On Sun, Apr 12, 2020 at 1:09 AM ADSGarson O'Toole <adsgarsonotoole at gmail.com>

> The adage in the subject line was discussed on this mailing list
> within a thread initiated by Jonathan Lighter back in March 2011.
> http://listserv.linguistlist.org/pipermail/ads-l/2011-March/107699.html
> After a brief interval of nine years the QI website now has an article
> on this topic:
> https://quoteinvestigator.com/2020/04/11/casualty/
> [Begin excerpt]
> Great thanks to Christopher Field, Mark Schulman, Peter Gainsford,
> Peter Olausson (faktoids), and DarksideJohnny whose inquiries led QI
> to formulate this question and perform this exploration.
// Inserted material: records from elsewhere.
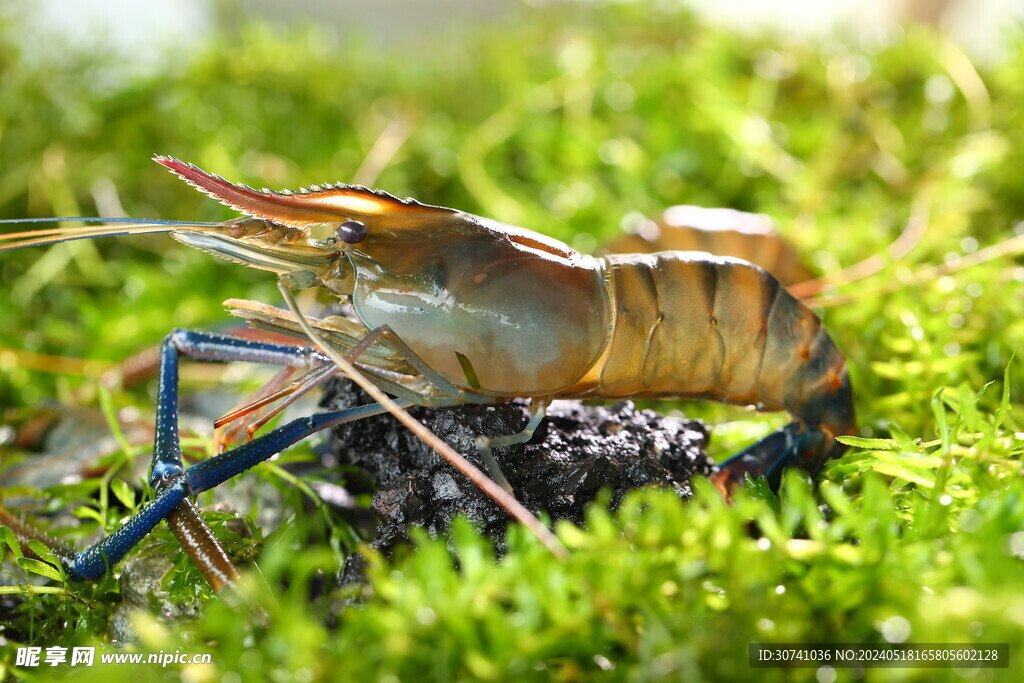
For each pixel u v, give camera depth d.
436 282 0.26
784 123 0.52
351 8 0.68
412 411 0.27
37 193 0.47
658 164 0.49
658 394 0.28
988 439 0.24
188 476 0.25
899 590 0.21
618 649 0.22
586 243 0.42
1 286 0.44
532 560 0.21
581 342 0.26
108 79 0.54
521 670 0.20
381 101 0.55
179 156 0.50
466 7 0.67
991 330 0.32
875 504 0.22
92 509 0.28
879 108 0.53
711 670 0.20
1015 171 0.43
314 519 0.27
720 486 0.27
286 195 0.25
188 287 0.42
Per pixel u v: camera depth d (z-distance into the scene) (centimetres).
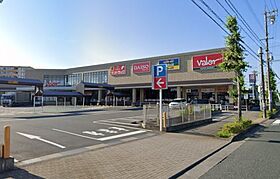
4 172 617
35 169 649
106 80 5634
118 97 5425
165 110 1448
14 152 848
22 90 5506
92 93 5891
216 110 3094
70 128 1420
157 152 880
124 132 1344
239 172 644
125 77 5253
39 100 5509
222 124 1805
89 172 632
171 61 4556
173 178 618
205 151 902
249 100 4088
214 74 4053
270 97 3127
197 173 657
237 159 795
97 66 5831
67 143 1018
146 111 1520
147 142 1076
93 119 1941
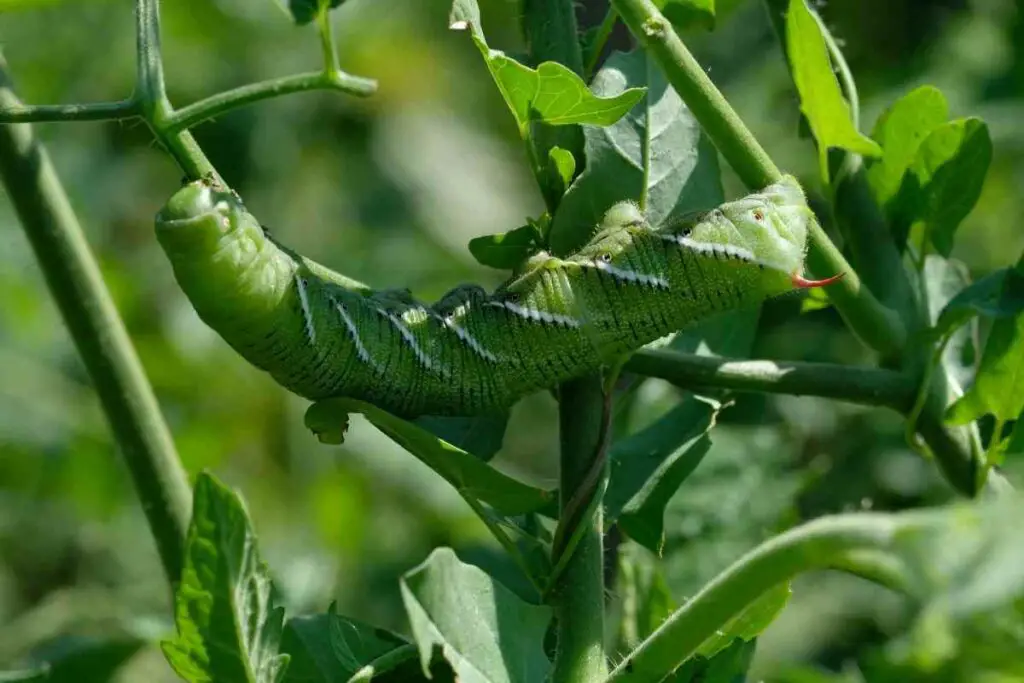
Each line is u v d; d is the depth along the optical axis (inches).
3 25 59.2
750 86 57.4
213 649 40.0
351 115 61.7
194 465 52.1
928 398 41.6
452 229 61.1
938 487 46.6
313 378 41.2
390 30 63.2
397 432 40.7
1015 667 39.1
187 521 41.9
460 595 40.2
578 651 40.5
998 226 52.0
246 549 39.8
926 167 41.9
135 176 59.2
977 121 41.8
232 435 52.9
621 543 43.1
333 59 40.6
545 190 41.3
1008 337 41.1
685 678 40.4
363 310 41.3
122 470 52.5
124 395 41.9
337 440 41.4
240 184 59.2
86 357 41.8
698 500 43.5
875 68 59.5
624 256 41.3
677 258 41.3
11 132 41.7
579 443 40.9
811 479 43.8
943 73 52.5
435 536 50.7
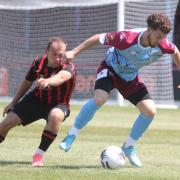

> Special thanks to researchers Barry Popik, Jonathan Lighter, Charles
> Clay Doyle, Wolfgang Mieder, Fred R. Shapiro, Stephen Goranson, and
> Nigel Rees and others who have explored this topic.
> [End excerpt]
> The earliest close match, I believe, was located by Barry Popik back
> in January 2011. It is listed on his website and also within "The
> Dictionary of Modern Proverbs" (2012) of Charles Clay Doyle, Wolfgang
> Mieder, and Fred R. Shapiro.
> The QI article contains some new information.
> (1) U.S. Senator Hiram Johnson has often received credit for the adage
> based on a speech he supposedly delivered in 1917 or 1918.
> Unfortunately, a precise citation for this elusive oration has never
> been located.
> Now, the QI article reveals that Johnson did employ the line, but he
> was speaking in 1929 about Kellogg–Briand Anti-War Pact. "The
> Baltimore Sun" on January 16, 1929 reported that Johnson said, "The
> first casualty when war comes is truth". The 1948 reference "The
> Macmillan Book Of Proverbs" shifted the date of the Johnson
> attribution to 1918 for unclear reasons.
> (2) Aeschylus often receives credit although the attribution is
> currently unsupported.
> The QI article presents evidence regarding the earliest
> misattribution; historian Arthur M. Schlesinger Jr.'s  biographical
> work "A Thousand Days: John F. Kennedy in the White House" states that
> JFK credited Aeschylus with "In war, truth is the first casualty" in a
> loose-leaf notebook that he kept for recording bon mots circa 1945-46.
> The QI article also presents a hypothetical mechanism for the
> Aeschylus misattribution. See the 1950 citation.
> Garson
> ------------------------------------------------------------
> The American Dialect Society - http://www.americandialect.org

"If the truth is half as bad as I think it is, you can't handle the truth."